Gross. And I fell for every word. Hook. Line. Sinker.

It can only bend to a tune of its own

This isn’t to mean I never cared about the band’s sound. I very much did. I would study each new album as though it were a textbook. In fact, if I had spent half as much time studying for school as I did Duran Duran, I would have easily been my class valedictorian.

I just don’t remember reading that much about their music in magazines. The pop magazines didn’t cover them, and critics mostly ignored Duran Duran. I’d grab whatever books I could find (Book of Words, anyone?), and much of what I learned came far later.

Spinning a compass to choose your way

I also talked with friends about music. The funny thing is, when I think back on it – there were friends I could discuss music with, and friends I could not. The first group were the people who listened to a broad variety of bands. These were people who subscribed to Billboard, or collected albums.
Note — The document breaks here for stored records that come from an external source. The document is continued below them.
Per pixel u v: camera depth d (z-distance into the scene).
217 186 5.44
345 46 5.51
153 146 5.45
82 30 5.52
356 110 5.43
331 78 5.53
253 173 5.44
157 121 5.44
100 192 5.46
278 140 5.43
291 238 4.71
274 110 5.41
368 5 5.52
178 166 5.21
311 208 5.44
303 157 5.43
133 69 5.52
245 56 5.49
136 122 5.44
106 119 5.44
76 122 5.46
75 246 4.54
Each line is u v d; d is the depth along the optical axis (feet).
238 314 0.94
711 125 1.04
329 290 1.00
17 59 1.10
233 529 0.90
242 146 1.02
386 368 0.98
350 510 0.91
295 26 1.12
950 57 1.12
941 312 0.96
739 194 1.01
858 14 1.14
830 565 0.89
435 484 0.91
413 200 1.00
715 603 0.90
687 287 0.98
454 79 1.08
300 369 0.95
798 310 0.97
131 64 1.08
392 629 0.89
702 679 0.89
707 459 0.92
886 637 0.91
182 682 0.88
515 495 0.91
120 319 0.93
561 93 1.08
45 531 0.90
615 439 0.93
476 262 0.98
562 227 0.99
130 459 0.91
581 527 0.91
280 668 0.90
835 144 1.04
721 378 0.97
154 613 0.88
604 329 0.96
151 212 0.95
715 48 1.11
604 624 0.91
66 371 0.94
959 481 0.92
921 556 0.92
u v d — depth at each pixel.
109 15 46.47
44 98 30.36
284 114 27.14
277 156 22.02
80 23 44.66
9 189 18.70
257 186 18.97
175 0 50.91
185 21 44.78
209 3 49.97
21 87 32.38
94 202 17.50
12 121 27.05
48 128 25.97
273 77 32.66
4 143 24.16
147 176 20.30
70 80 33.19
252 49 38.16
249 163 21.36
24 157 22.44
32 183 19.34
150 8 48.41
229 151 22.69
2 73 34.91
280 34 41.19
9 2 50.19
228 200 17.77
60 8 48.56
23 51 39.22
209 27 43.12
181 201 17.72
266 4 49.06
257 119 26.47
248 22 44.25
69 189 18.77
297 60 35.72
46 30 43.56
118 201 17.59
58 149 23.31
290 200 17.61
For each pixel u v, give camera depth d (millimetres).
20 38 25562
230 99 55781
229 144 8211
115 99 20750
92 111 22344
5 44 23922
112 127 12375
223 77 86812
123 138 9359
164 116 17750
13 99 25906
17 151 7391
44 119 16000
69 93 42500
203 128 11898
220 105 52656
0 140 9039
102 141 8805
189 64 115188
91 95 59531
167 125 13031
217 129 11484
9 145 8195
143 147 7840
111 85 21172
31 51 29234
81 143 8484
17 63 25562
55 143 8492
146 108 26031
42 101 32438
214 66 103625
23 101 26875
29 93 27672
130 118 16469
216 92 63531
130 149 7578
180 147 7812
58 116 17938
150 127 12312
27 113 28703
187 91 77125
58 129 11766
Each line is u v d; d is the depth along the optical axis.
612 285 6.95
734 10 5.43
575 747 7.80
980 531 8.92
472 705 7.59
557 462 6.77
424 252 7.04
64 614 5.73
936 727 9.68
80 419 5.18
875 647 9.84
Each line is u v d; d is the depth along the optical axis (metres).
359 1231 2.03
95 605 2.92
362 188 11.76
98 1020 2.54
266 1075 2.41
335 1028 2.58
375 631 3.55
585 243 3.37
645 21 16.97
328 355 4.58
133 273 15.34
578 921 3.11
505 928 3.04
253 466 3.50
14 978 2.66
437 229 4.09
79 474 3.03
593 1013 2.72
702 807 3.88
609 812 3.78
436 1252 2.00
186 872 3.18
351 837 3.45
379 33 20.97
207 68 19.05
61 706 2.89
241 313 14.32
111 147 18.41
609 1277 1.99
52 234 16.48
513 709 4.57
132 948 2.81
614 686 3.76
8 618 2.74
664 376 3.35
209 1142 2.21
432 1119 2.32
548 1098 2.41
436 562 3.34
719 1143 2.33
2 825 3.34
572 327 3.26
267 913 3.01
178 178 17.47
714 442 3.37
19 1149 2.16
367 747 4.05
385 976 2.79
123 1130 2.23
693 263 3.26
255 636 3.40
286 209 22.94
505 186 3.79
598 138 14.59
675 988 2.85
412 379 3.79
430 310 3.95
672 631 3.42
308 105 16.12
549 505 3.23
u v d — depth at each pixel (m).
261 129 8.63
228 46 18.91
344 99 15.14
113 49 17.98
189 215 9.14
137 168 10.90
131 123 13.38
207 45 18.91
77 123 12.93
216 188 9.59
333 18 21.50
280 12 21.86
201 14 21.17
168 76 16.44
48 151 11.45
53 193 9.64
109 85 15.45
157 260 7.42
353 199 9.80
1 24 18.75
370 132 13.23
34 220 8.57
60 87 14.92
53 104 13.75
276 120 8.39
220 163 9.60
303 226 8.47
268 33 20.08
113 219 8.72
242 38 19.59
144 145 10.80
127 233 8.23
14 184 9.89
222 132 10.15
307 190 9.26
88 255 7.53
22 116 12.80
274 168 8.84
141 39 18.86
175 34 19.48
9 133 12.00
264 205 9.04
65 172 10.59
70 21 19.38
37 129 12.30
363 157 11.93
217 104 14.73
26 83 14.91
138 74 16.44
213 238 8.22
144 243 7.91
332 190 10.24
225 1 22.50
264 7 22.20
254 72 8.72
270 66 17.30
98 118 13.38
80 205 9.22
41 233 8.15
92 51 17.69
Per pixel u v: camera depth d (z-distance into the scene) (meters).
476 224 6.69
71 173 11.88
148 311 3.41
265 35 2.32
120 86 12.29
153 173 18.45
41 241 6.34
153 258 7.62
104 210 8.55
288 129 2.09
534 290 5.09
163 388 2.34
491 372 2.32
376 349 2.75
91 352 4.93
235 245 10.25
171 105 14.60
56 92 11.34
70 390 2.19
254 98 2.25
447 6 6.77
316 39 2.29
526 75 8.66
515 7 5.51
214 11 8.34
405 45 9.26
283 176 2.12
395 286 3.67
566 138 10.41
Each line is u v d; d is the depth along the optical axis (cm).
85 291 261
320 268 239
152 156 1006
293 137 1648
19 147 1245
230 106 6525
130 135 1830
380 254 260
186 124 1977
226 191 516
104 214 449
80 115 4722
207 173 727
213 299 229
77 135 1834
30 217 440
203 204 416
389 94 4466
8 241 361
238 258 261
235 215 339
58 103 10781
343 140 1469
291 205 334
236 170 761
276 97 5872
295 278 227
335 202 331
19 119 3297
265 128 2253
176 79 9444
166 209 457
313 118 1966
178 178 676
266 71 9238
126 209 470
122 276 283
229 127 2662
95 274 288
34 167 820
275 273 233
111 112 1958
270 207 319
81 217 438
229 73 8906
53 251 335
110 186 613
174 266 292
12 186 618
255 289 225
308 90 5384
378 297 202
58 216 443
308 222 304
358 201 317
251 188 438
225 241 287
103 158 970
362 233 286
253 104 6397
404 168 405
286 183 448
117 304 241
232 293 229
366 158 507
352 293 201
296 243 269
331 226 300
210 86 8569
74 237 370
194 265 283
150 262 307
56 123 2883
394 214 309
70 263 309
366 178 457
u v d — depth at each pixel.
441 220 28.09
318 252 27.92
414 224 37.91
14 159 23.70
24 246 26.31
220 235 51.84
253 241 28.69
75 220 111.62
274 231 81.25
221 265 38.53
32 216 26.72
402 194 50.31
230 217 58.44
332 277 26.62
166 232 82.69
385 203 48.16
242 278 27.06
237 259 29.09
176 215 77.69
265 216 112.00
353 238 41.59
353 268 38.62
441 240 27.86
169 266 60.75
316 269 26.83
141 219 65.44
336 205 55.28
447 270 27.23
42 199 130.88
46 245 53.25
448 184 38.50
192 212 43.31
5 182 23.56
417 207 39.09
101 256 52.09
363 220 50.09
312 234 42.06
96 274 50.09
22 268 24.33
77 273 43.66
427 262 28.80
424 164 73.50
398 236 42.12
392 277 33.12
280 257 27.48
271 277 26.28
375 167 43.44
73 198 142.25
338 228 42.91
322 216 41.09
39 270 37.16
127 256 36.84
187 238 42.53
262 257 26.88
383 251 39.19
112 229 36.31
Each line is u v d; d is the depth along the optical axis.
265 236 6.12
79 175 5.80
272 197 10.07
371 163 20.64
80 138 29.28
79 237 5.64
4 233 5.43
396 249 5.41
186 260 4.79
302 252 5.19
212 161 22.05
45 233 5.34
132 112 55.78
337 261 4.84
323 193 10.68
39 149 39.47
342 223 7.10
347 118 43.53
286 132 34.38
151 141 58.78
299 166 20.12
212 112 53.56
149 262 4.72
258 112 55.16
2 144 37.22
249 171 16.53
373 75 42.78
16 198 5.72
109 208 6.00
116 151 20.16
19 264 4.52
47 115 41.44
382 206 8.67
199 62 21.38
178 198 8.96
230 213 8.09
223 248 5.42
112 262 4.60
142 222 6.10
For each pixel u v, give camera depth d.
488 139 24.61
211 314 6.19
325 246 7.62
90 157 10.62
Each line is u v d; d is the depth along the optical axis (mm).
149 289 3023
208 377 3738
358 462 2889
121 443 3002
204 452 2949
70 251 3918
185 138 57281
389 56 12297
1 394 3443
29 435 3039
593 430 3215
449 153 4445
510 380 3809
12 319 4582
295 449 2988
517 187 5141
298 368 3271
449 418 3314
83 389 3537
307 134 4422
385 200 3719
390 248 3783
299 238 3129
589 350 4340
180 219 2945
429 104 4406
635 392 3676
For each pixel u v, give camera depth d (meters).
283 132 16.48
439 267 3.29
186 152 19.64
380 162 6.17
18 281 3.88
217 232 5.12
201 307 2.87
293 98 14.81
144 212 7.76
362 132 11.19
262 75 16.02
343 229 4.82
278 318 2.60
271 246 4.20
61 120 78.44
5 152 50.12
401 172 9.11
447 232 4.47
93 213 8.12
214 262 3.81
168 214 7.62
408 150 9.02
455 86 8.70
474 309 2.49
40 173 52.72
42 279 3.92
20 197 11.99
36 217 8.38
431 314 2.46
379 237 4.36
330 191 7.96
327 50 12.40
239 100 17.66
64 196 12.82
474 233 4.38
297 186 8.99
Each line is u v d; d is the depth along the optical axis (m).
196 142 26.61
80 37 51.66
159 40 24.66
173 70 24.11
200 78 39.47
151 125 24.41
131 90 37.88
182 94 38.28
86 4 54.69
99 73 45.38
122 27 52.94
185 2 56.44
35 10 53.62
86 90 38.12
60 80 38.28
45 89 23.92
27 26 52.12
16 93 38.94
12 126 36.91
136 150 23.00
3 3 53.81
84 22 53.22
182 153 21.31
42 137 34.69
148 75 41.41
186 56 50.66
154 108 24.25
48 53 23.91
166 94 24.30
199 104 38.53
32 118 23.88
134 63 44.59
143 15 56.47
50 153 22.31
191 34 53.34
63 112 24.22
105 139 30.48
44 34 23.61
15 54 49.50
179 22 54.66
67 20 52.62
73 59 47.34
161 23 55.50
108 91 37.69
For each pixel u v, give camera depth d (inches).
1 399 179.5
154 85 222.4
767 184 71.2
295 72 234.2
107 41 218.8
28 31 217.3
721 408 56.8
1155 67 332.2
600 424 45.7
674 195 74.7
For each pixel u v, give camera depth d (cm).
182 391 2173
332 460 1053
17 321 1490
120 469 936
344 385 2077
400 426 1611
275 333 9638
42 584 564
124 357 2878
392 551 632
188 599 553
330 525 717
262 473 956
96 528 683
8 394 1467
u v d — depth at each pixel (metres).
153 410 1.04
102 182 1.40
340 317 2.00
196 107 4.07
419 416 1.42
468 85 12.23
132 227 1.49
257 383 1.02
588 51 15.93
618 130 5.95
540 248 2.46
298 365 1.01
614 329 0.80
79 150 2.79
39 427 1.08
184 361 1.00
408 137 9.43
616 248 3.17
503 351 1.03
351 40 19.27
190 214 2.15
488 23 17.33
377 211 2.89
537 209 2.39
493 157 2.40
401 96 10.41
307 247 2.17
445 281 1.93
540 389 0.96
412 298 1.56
They would sit on the concrete sidewalks, leaning their backs up against the school building and talk about the latest music.

Then there were the small circles who spent far more time trading pinup images in the quad area at lunch. They’d spread out their jackets for sitting, flatten their brown lunch bags on the grass, and set their sandwich, baggie of potato chips, and Hostess Twinkie on top, along with a napkin. They’d quickly munch on the sandwich, and then unzip their backpack and pull out the latest issue of Tiger Beat for group perusal.

I always felt too intimidated to share much in the first group, and would quickly bore of the second. I wasn’t a moody artsy type, but I also wasn’t quite the clothes, hair and shoes, type of girl, either. I would flit back and forth, trying to soak up as much as I could.

Which ever way you can be sure

I still feel the flush of heat in my cheeks when I think about the magazines I loved as a kid never covering the music. I’m embarrassed to admit that I was swept into the “romance” of it all, without even thinking twice. I’d venture to guess I wasn’t alone.